What you will do:
Can you format the records from the start through the line containing "collection date: 1947-11-17" as a Markdown table with columns No. and Line, one numbered row per line, with blank lines left out and no lines after that one?

[Stored data]
================

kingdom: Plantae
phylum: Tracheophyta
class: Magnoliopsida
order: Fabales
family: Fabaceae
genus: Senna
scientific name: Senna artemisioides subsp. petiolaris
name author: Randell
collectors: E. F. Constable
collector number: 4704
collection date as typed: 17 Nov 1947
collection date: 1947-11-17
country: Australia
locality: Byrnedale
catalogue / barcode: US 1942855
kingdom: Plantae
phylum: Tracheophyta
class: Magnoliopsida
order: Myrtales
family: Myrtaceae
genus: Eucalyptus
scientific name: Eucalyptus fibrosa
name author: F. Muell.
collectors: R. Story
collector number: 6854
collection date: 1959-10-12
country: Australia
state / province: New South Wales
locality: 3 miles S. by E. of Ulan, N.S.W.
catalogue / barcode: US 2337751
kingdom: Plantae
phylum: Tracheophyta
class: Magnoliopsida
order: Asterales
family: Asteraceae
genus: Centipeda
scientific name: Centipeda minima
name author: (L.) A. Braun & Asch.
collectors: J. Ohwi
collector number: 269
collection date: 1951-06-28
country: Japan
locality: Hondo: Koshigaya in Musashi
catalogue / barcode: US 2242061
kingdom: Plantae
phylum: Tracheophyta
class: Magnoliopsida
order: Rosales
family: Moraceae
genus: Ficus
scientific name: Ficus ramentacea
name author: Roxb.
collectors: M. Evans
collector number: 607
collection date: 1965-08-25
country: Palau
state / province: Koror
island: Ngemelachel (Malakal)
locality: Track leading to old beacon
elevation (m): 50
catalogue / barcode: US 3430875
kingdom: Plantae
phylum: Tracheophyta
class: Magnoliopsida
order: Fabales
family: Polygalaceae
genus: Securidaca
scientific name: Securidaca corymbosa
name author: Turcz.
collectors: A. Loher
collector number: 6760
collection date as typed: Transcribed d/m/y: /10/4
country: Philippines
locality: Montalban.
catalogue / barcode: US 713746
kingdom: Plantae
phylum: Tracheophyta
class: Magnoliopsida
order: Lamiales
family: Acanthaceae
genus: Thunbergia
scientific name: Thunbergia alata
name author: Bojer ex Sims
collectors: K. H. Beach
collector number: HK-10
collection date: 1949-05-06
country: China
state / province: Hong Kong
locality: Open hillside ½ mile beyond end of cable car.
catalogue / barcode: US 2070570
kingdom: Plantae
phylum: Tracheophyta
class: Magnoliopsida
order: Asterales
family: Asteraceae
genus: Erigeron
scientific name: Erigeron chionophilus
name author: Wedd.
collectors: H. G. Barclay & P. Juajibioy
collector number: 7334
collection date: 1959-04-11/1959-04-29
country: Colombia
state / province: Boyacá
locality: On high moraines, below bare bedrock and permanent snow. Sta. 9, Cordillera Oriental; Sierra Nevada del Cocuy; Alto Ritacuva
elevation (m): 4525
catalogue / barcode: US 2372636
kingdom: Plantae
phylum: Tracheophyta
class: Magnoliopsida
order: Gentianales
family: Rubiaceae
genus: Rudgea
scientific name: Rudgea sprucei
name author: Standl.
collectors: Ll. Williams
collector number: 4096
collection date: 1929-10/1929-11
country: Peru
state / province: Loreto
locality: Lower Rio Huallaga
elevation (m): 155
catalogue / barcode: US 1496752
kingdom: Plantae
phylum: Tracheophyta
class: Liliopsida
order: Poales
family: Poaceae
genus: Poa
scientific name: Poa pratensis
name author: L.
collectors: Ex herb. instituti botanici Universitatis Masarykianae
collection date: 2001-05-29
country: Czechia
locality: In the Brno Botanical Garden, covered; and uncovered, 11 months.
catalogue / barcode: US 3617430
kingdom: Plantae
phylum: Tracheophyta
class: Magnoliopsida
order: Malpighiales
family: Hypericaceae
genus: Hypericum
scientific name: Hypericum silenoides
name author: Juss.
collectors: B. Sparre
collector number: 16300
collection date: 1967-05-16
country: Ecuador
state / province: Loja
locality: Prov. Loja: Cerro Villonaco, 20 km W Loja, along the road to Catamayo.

================

Response to this exercise:
| No. | Line |
|---|---|
| 1 | kingdom: Plantae |
| 2 | phylum: Tracheophyta |
| 3 | class: Magnoliopsida |
| 4 | order: Fabales |
| 5 | family: Fabaceae |
| 6 | genus: Senna |
| 7 | scientific name: Senna artemisioides subsp. petiolaris |
| 8 | name author: Randell |
| 9 | collectors: E. F. Constable |
| 10 | collector number: 4704 |
| 11 | collection date as typed: 17 Nov 1947 |
| 12 | collection date: 1947-11-17 |